_RECORDS FOR THIS TASK_
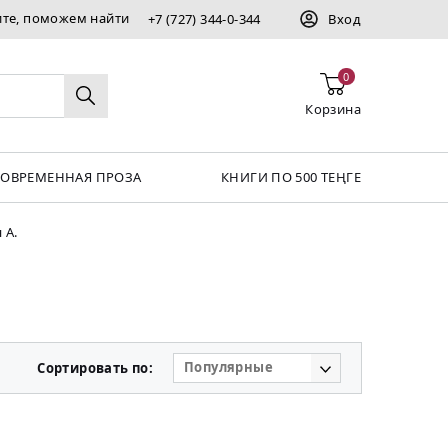
ите, поможем найти
+7 (727) 344-0-344
Вход
0
Корзина
СОВРЕМЕННАЯ ПРОЗА
КНИГИ ПО 500 ТЕҢГЕ
 А.
Популярные
Сортировать по:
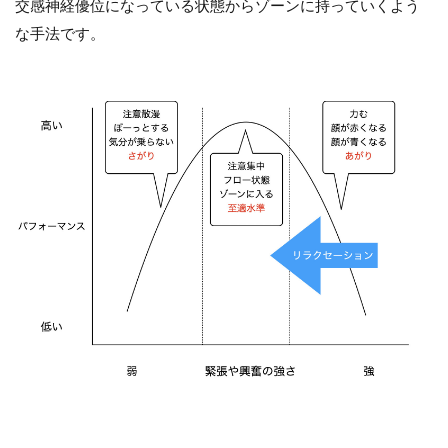
交感神経優位になっている状態からゾーンに持っていくよう
な手法です。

_ABOUT THIS TASK_
Print every line above once more, exactly. Omit the pictures.

_WRITTEN REPLY_
ите, поможем найти
+7 (727) 344-0-344
Вход
0
Корзина
СОВРЕМЕННАЯ ПРОЗА
КНИГИ ПО 500 ТЕҢГЕ
 А.
Популярные
Сортировать по:
交感神経優位になっている状態からゾーンに持っていくよう
な手法です。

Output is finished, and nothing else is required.